**Problem statement**
This exercise calls for every line of the data below with the string "cookies" in it.

**Record excerpts**

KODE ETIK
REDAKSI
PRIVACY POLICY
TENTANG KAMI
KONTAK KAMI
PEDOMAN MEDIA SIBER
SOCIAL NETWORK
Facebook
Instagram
* * *
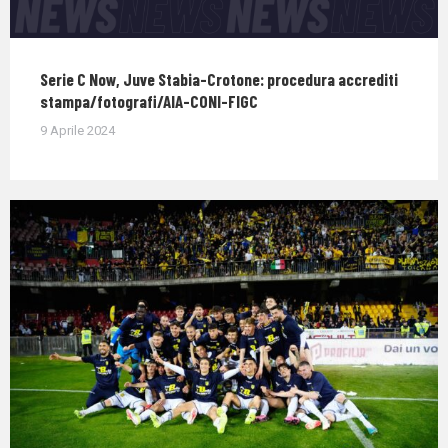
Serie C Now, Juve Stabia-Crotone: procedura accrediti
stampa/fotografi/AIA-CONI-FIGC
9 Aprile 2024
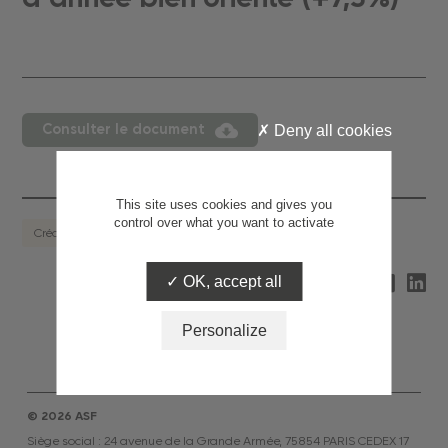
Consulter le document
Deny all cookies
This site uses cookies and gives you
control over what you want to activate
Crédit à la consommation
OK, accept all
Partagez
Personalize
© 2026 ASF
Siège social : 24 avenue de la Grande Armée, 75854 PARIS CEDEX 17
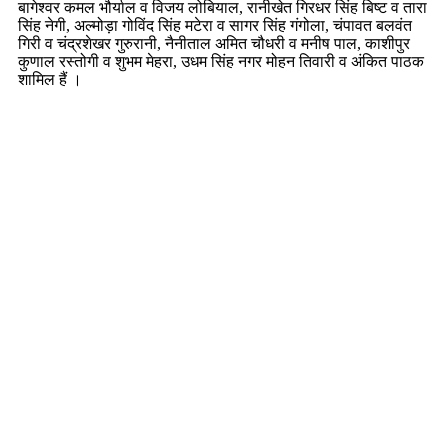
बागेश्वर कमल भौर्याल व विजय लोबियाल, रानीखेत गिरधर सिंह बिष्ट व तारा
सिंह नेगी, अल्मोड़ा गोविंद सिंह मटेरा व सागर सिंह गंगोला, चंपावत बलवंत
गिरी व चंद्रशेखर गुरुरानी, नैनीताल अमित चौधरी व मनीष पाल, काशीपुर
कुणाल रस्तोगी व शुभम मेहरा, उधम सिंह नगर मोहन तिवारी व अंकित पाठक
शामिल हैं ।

**Solution below**
Deny all cookies
This site uses cookies and gives you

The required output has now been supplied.